**WHAT IS REQUIRED:** With the pictures excluded, reproduce all of the data exactly.

**MATERIAL TO PROCESS:**
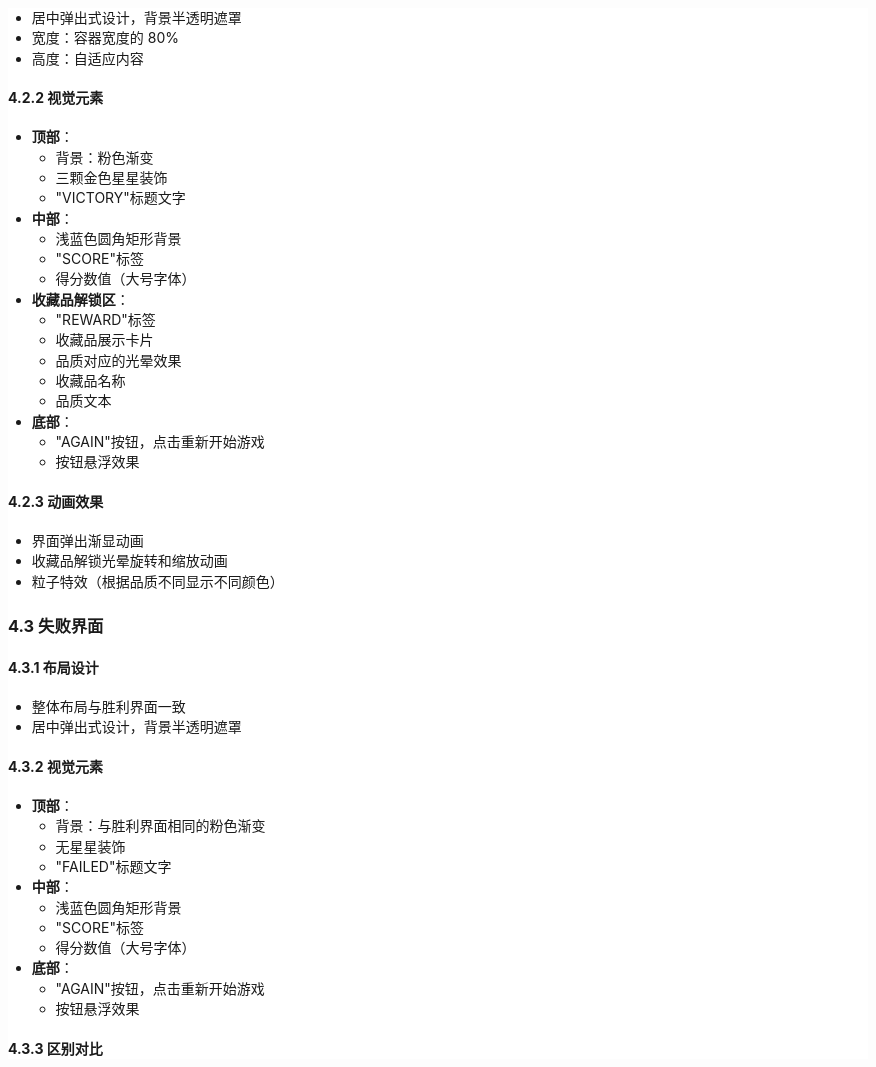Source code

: - 居中弹出式设计，背景半透明遮罩
- 宽度：容器宽度的 80%
- 高度：自适应内容

#### 4.2.2 视觉元素

- **顶部**：
  - 背景：粉色渐变
  - 三颗金色星星装饰
  - "VICTORY"标题文字
- **中部**：
  - 浅蓝色圆角矩形背景
  - "SCORE"标签
  - 得分数值（大号字体）
- **收藏品解锁区**：
  - "REWARD"标签
  - 收藏品展示卡片
  - 品质对应的光晕效果
  - 收藏品名称
  - 品质文本
- **底部**：
  - "AGAIN"按钮，点击重新开始游戏
  - 按钮悬浮效果

#### 4.2.3 动画效果

- 界面弹出渐显动画
- 收藏品解锁光晕旋转和缩放动画
- 粒子特效（根据品质不同显示不同颜色）

### 4.3 失败界面

#### 4.3.1 布局设计

- 整体布局与胜利界面一致
- 居中弹出式设计，背景半透明遮罩

#### 4.3.2 视觉元素

- **顶部**：
  - 背景：与胜利界面相同的粉色渐变
  - 无星星装饰
  - "FAILED"标题文字
- **中部**：
  - 浅蓝色圆角矩形背景
  - "SCORE"标签
  - 得分数值（大号字体）
- **底部**：
  - "AGAIN"按钮，点击重新开始游戏
  - 按钮悬浮效果

#### 4.3.3 区别对比
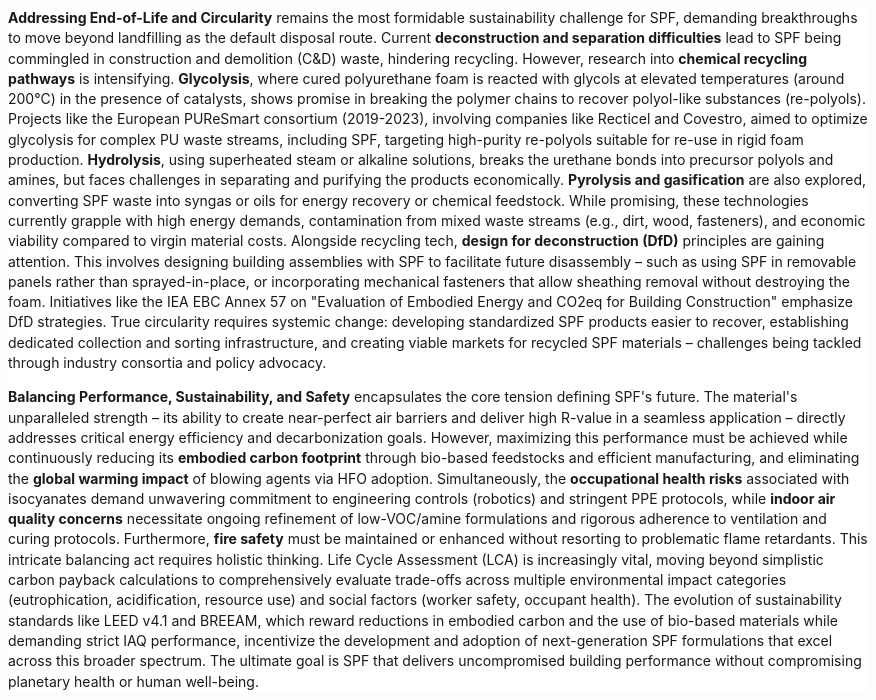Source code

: **Addressing End-of-Life and Circularity** remains the most formidable sustainability challenge for SPF, demanding breakthroughs to move beyond landfilling as the default disposal route. Current **deconstruction and separation difficulties** lead to SPF being commingled in construction and demolition (C&D) waste, hindering recycling. However, research into **chemical recycling pathways** is intensifying. **Glycolysis**, where cured polyurethane foam is reacted with glycols at elevated temperatures (around 200°C) in the presence of catalysts, shows promise in breaking the polymer chains to recover polyol-like substances (re-polyols). Projects like the European PUReSmart consortium (2019-2023), involving companies like Recticel and Covestro, aimed to optimize glycolysis for complex PU waste streams, including SPF, targeting high-purity re-polyols suitable for re-use in rigid foam production. **Hydrolysis**, using superheated steam or alkaline solutions, breaks the urethane bonds into precursor polyols and amines, but faces challenges in separating and purifying the products economically. **Pyrolysis and gasification** are also explored, converting SPF waste into syngas or oils for energy recovery or chemical feedstock. While promising, these technologies currently grapple with high energy demands, contamination from mixed waste streams (e.g., dirt, wood, fasteners), and economic viability compared to virgin material costs. Alongside recycling tech, **design for deconstruction (DfD)** principles are gaining attention. This involves designing building assemblies with SPF to facilitate future disassembly – such as using SPF in removable panels rather than sprayed-in-place, or incorporating mechanical fasteners that allow sheathing removal without destroying the foam. Initiatives like the IEA EBC Annex 57 on "Evaluation of Embodied Energy and CO2eq for Building Construction" emphasize DfD strategies. True circularity requires systemic change: developing standardized SPF products easier to recover, establishing dedicated collection and sorting infrastructure, and creating viable markets for recycled SPF materials – challenges being tackled through industry consortia and policy advocacy.

**Balancing Performance, Sustainability, and Safety** encapsulates the core tension defining SPF's future. The material's unparalleled strength – its ability to create near-perfect air barriers and deliver high R-value in a seamless application – directly addresses critical energy efficiency and decarbonization goals. However, maximizing this performance must be achieved while continuously reducing its **embodied carbon footprint** through bio-based feedstocks and efficient manufacturing, and eliminating the **global warming impact** of blowing agents via HFO adoption. Simultaneously, the **occupational health risks** associated with isocyanates demand unwavering commitment to engineering controls (robotics) and stringent PPE protocols, while **indoor air quality concerns** necessitate ongoing refinement of low-VOC/amine formulations and rigorous adherence to ventilation and curing protocols. Furthermore, **fire safety** must be maintained or enhanced without resorting to problematic flame retardants. This intricate balancing act requires holistic thinking. Life Cycle Assessment (LCA) is increasingly vital, moving beyond simplistic carbon payback calculations to comprehensively evaluate trade-offs across multiple environmental impact categories (eutrophication, acidification, resource use) and social factors (worker safety, occupant health). The evolution of sustainability standards like LEED v4.1 and BREEAM, which reward reductions in embodied carbon and the use of bio-based materials while demanding strict IAQ performance, incentivize the development and adoption of next-generation SPF formulations that excel across this broader spectrum. The ultimate goal is SPF that delivers uncompromised building performance without compromising planetary health or human well-being.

**EXPECTED OUTPUT:**
Source code

: - 居中弹出式设计，背景半透明遮罩
- 宽度：容器宽度的 80%
- 高度：自适应内容

#### 4.2.2 视觉元素

- **顶部**：
  - 背景：粉色渐变
  - 三颗金色星星装饰
  - "VICTORY"标题文字
- **中部**：
  - 浅蓝色圆角矩形背景
  - "SCORE"标签
  - 得分数值（大号字体）
- **收藏品解锁区**：
  - "REWARD"标签
  - 收藏品展示卡片
  - 品质对应的光晕效果
  - 收藏品名称
  - 品质文本
- **底部**：
  - "AGAIN"按钮，点击重新开始游戏
  - 按钮悬浮效果

#### 4.2.3 动画效果

- 界面弹出渐显动画
- 收藏品解锁光晕旋转和缩放动画
- 粒子特效（根据品质不同显示不同颜色）

### 4.3 失败界面

#### 4.3.1 布局设计

- 整体布局与胜利界面一致
- 居中弹出式设计，背景半透明遮罩

#### 4.3.2 视觉元素

- **顶部**：
  - 背景：与胜利界面相同的粉色渐变
  - 无星星装饰
  - "FAILED"标题文字
- **中部**：
  - 浅蓝色圆角矩形背景
  - "SCORE"标签
  - 得分数值（大号字体）
- **底部**：
  - "AGAIN"按钮，点击重新开始游戏
  - 按钮悬浮效果

#### 4.3.3 区别对比
Source code

: **Addressing End-of-Life and Circularity** remains the most formidable sustainability challenge for SPF, demanding breakthroughs to move beyond landfilling as the default disposal route. Current **deconstruction and separation difficulties** lead to SPF being commingled in construction and demolition (C&D) waste, hindering recycling. However, research into **chemical recycling pathways** is intensifying. **Glycolysis**, where cured polyurethane foam is reacted with glycols at elevated temperatures (around 200°C) in the presence of catalysts, shows promise in breaking the polymer chains to recover polyol-like substances (re-polyols). Projects like the European PUReSmart consortium (2019-2023), involving companies like Recticel and Covestro, aimed to optimize glycolysis for complex PU waste streams, including SPF, targeting high-purity re-polyols suitable for re-use in rigid foam production. **Hydrolysis**, using superheated steam or alkaline solutions, breaks the urethane bonds into precursor polyols and amines, but faces challenges in separating and purifying the products economically. **Pyrolysis and gasification** are also explored, converting SPF waste into syngas or oils for energy recovery or chemical feedstock. While promising, these technologies currently grapple with high energy demands, contamination from mixed waste streams (e.g., dirt, wood, fasteners), and economic viability compared to virgin material costs. Alongside recycling tech, **design for deconstruction (DfD)** principles are gaining attention. This involves designing building assemblies with SPF to facilitate future disassembly – such as using SPF in removable panels rather than sprayed-in-place, or incorporating mechanical fasteners that allow sheathing removal without destroying the foam. Initiatives like the IEA EBC Annex 57 on "Evaluation of Embodied Energy and CO2eq for Building Construction" emphasize DfD strategies. True circularity requires systemic change: developing standardized SPF products easier to recover, establishing dedicated collection and sorting infrastructure, and creating viable markets for recycled SPF materials – challenges being tackled through industry consortia and policy advocacy.

**Balancing Performance, Sustainability, and Safety** encapsulates the core tension defining SPF's future. The material's unparalleled strength – its ability to create near-perfect air barriers and deliver high R-value in a seamless application – directly addresses critical energy efficiency and decarbonization goals. However, maximizing this performance must be achieved while continuously reducing its **embodied carbon footprint** through bio-based feedstocks and efficient manufacturing, and eliminating the **global warming impact** of blowing agents via HFO adoption. Simultaneously, the **occupational health risks** associated with isocyanates demand unwavering commitment to engineering controls (robotics) and stringent PPE protocols, while **indoor air quality concerns** necessitate ongoing refinement of low-VOC/amine formulations and rigorous adherence to ventilation and curing protocols. Furthermore, **fire safety** must be maintained or enhanced without resorting to problematic flame retardants. This intricate balancing act requires holistic thinking. Life Cycle Assessment (LCA) is increasingly vital, moving beyond simplistic carbon payback calculations to comprehensively evaluate trade-offs across multiple environmental impact categories (eutrophication, acidification, resource use) and social factors (worker safety, occupant health). The evolution of sustainability standards like LEED v4.1 and BREEAM, which reward reductions in embodied carbon and the use of bio-based materials while demanding strict IAQ performance, incentivize the development and adoption of next-generation SPF formulations that excel across this broader spectrum. The ultimate goal is SPF that delivers uncompromised building performance without compromising planetary health or human well-being.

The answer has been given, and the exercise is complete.